O segundo colocado é o senador Flávio Bolsonaro, com 24%, seguido pelo ex-presidente Jair Bolsonaro, que aparece com 16,3%. Os números evidenciam um cenário de forte polarização política no país, com concentração de rejeição nos principais protagonistas do debate nacional.
Ranking de rejeição entre lideranças
Além dos três primeiros colocados, o levantamento também avaliou outros nomes do cenário político nacional. O deputado federal Nikolas Ferreira aparece com 5,9%, enquanto Michelle Bolsonaro soma 1,2%.
Já o ministro da Fazenda Fernando Haddad registra 0,9%, seguido pelo governador de São Paulo Tarcísio de Freitas, com 0,8%, e o vice-presidente Geraldo Alckmin, com 0,1%.
Outros nomes como Eduardo Leite, Ratinho Júnior, Ronaldo Caiado e Romeu Zema aparecem com índices próximos de zero no levantamento.
Corrupção lidera motivos de rejeição
Entre os entrevistados que afirmaram não votar em Lula “de jeito nenhum”, a principal justificativa apontada foi a associação com corrupção. O item “envolvido ou conivente com corrupção” foi citado por 85,9% dos respondentes — o maior percentual entre todas as razões listadas.

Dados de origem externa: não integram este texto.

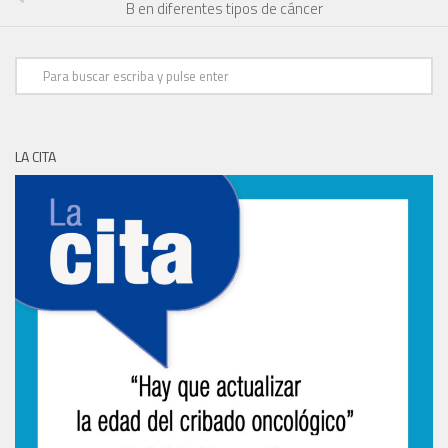
B en diferentes tipos de cáncer
LA CITA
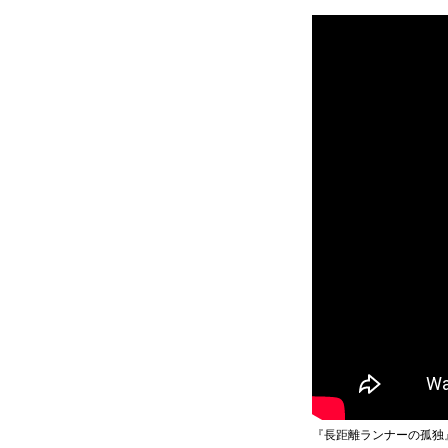
『長距離ランナーの孤独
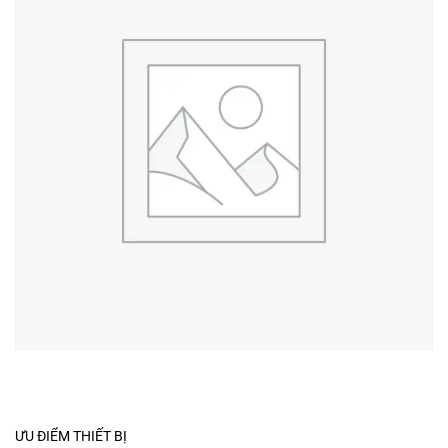
ƯU ĐIỂM THIẾT BỊ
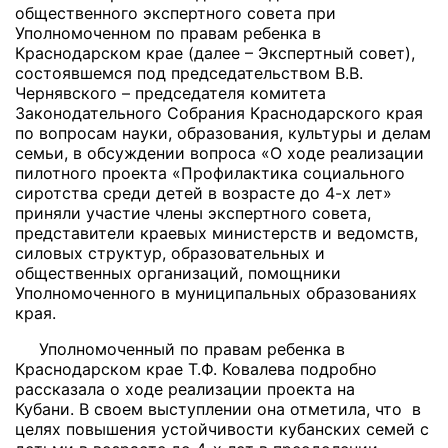
общественного экспертного совета при
Уполномоченном по правам ребенка в
Краснодарском крае (далее – Экспертный совет),
состоявшемся под председательством В.В.
Чернявского – председателя комитета
Законодательного Собрания Краснодарского края
по вопросам науки, образования, культуры
и делам
семьи, в обсуждении вопроса «О ходе реализации
пилотного проекта «Профилактика социального
сиротства среди детей в возрасте до 4-х лет»
приняли участие члены экспертного совета,
представители краевых министерств и ведомств,
силовых структур, образовательных и
общественных организаций, помощники
Уполномоченного в муниципальных образованиях
края.
Уполномоченный по правам ребенка в
Краснодарском крае Т.Ф. Ковалева подробно
рассказала о ходе реализации проекта на
Кубани. В своем выступлении она отметила, что в
целях повышения устойчивости кубанских семей с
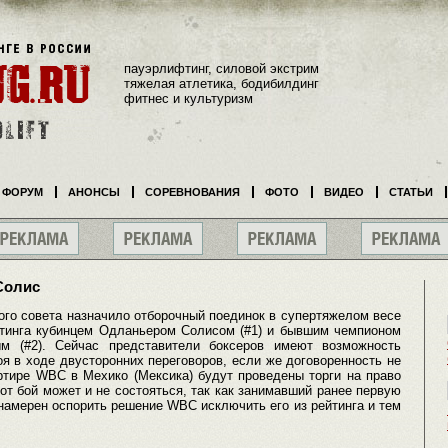
пауэрлифтинг, силовой экстрим
тяжелая атлетика, бодибилдинг
фитнес и культуризм
ФОРУМ
АНОНСЫ
СОРЕВНОВАНИЯ
ФОТО
ВИДЕО
СТАТЬИ
Солис
ого совета назначило отборочный поединок в супертяжелом весе
тинга кубинцем Одланьером Солисом (#1) и бывшим чемпионом
 (#2). Сейчас представители боксеров имеют возможность
я в ходе двусторонних переговоров, если же договоренность не
артире WBC в Мехико (Мексика) будут проведены торги на право
тот бой может и не состояться, так как занимавший ранее первую
намерен оспорить решение WBC исключить его из рейтинга и тем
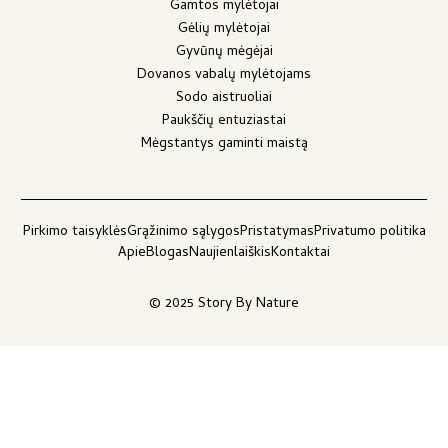
Gamtos mylėtojai
Gėlių mylėtojai
Gyvūnų mėgėjai
Dovanos vabalų mylėtojams
Sodo aistruoliai
Paukščių entuziastai
Mėgstantys gaminti maistą
Pirkimo taisyklės
Grąžinimo sąlygos
Pristatymas
Privatumo politika
Apie
Blogas
Naujienlaiškis
Kontaktai
© 2025 Story By Nature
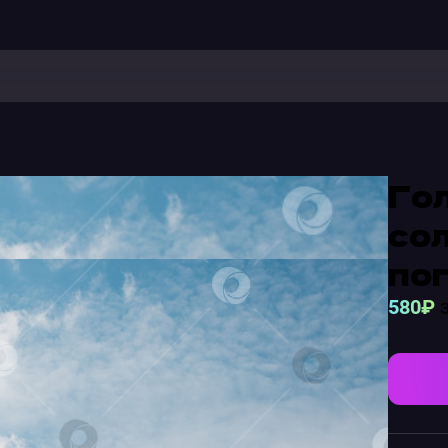
Гол
сол
по
580₽
з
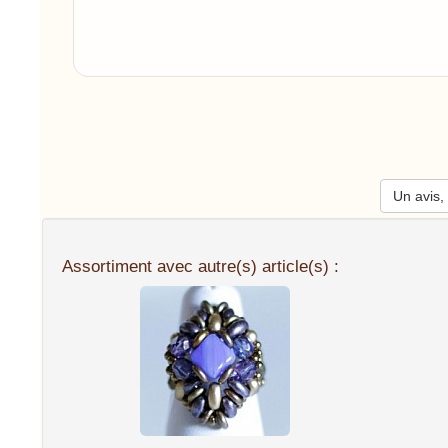
Un avis, 
Assortiment avec autre(s) article(s) :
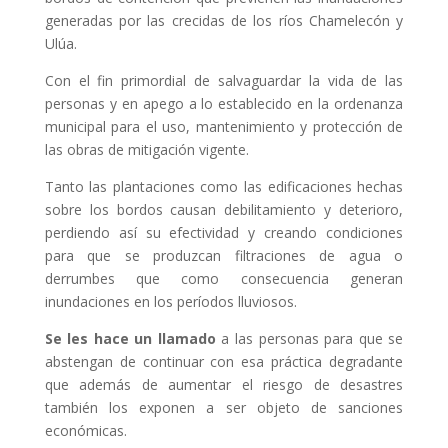
generadas por las crecidas de los ríos Chamelecón y
Ulúa.
Con el fin primordial de salvaguardar la vida de las
personas y en apego a lo establecido en la ordenanza
municipal para el uso, mantenimiento y protección de
las obras de mitigación vigente.
Tanto las plantaciones como las edificaciones hechas
sobre los bordos causan debilitamiento y deterioro,
perdiendo así su efectividad y creando condiciones
para que se produzcan filtraciones de agua o
derrumbes que como consecuencia generan
inundaciones en los períodos lluviosos.
Se les hace un llamado
a las personas para que se
abstengan de continuar con esa práctica degradante
que además de aumentar el riesgo de desastres
también los exponen a ser objeto de sanciones
económicas.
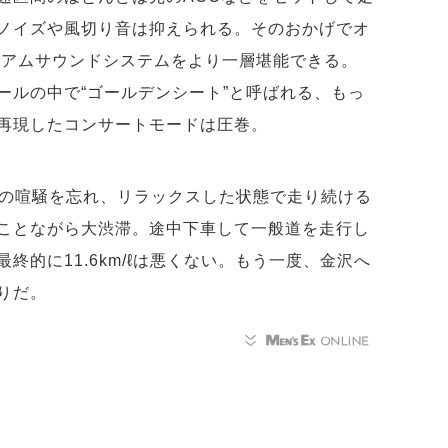
ノイズや風切り音は抑えられる。そのおかげでオ
nsプレミアムサウンドシステムをより一層堪能できる。
ールの中で“ゴールデンシート”と呼ばれる、もっ
再現したコンサートモードは圧巻。
会の喧騒を忘れ、リラックスした状態で走り続ける
ことながら大渋滞。途中下車して一般道を走行し
終的に11.6km/ℓは悪くない。もう一度、金沢へ
りだ。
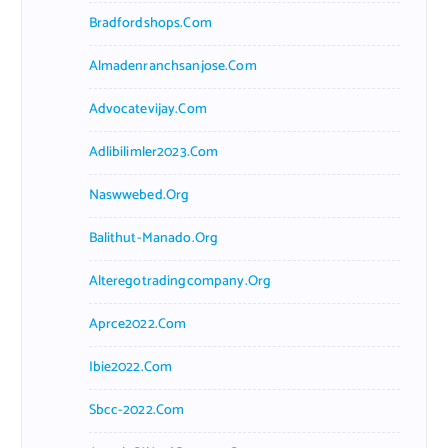
Bradfordshops.com
Almadenranchsanjose.com
Advocatevijay.com
Adlibilimler2023.com
Naswwebed.org
Balithut-Manado.org
Alteregotradingcompany.org
Aprce2022.com
Ibie2022.com
Sbcc-2022.com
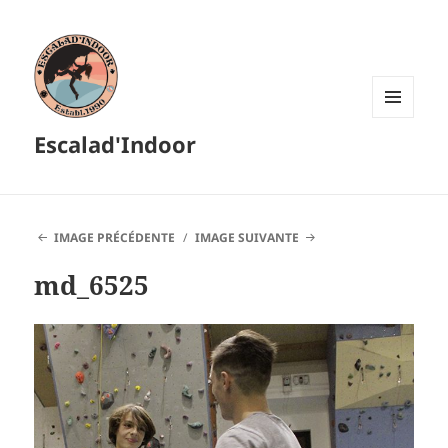
MENU
Escalad'Indoor
ET
WIDGETS
IMAGE PRÉCÉDENTE
IMAGE SUIVANTE
md_6525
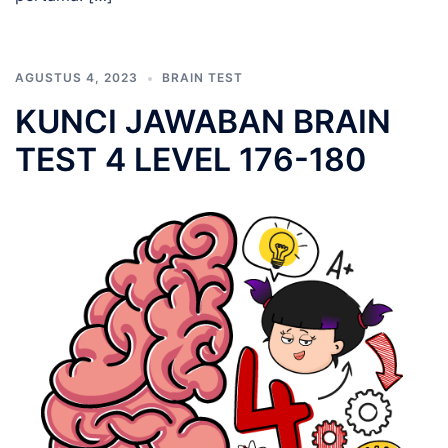
AGUSTUS 4, 2023
BRAIN TEST
KUNCI JAWABAN BRAIN
TEST 4 LEVEL 176-180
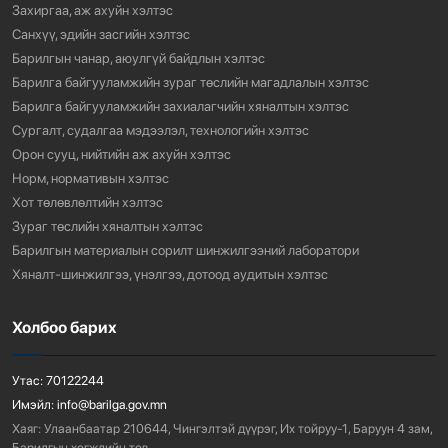
Захиргаа, аж ахуйн хэлтэс
Санхүү, эдийн засгийн хэлтэс
Барилгын чанар, аюулгүй байдлын хэлтэс
Барилга байгууламжийн зураг төслийн магадлалын хэлтэс
Барилга байгууламжийн захиалагчийн хяналтын хэлтэс
Сургалт, судалгаа мэдээлэл, технологийн хэлтэс
Орон сууц, нийтийн аж ахуйн хэлтэс
Норм, нормативын хэлтэс
Хот төлөвлөлтийн хэлтэс
Зураг төслийн хяналтын хэлтэс
Барилгын материалын сорилт шинжилгээний лаборатори
Хяналт-шинжилгээ, үнэлгээ, дотоод аудитын хэлтэс
Холбоо барих
Утас:
70122244
Имэйл:
info@barilga.gov.mn
Хаяг:
Улаанбаатар 210644, Чингэлтэй дүүрэг, Их тойруу-1, Баруун 4 зам,
Барилгын хөгжлийн төв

“Percepção de corrupção lidera motivos de rejeição ao presidente.”
Outros fatores também foram mencionados, como a visão de que o presidente busca ampliar a dependência da população em relação ao Estado (45,7%) e a percepção de um projeto de poder autoritário (33,2%).
Também aparecem críticas relacionadas à avaliação de governo, como a ideia de que Lula não foi um bom presidente (29,9%) e que não prioriza os principais problemas do país (21%).
Polarização política segue como pano de fundo
Os dados reforçam o cenário de polarização política no Brasil, com rejeições concentradas em figuras centrais do debate público. A distância entre Lula e os demais nomes no ranking evidencia o grau de resistência de parte do eleitorado ao atual presidente.
“Rejeição elevada expõe divisão persistente no eleitorado brasileiro.”
Metodologia da pesquisa
A pesquisa Atlas/Arko foi realizada com 4.224 entrevistados por meio da internet. O levantamento possui margem de erro de dois pontos percentuais e nível de confiança de 95%.
O estudo está registrado no Tribunal Superior Eleitoral (TSE) sob o número BR-06058/2026.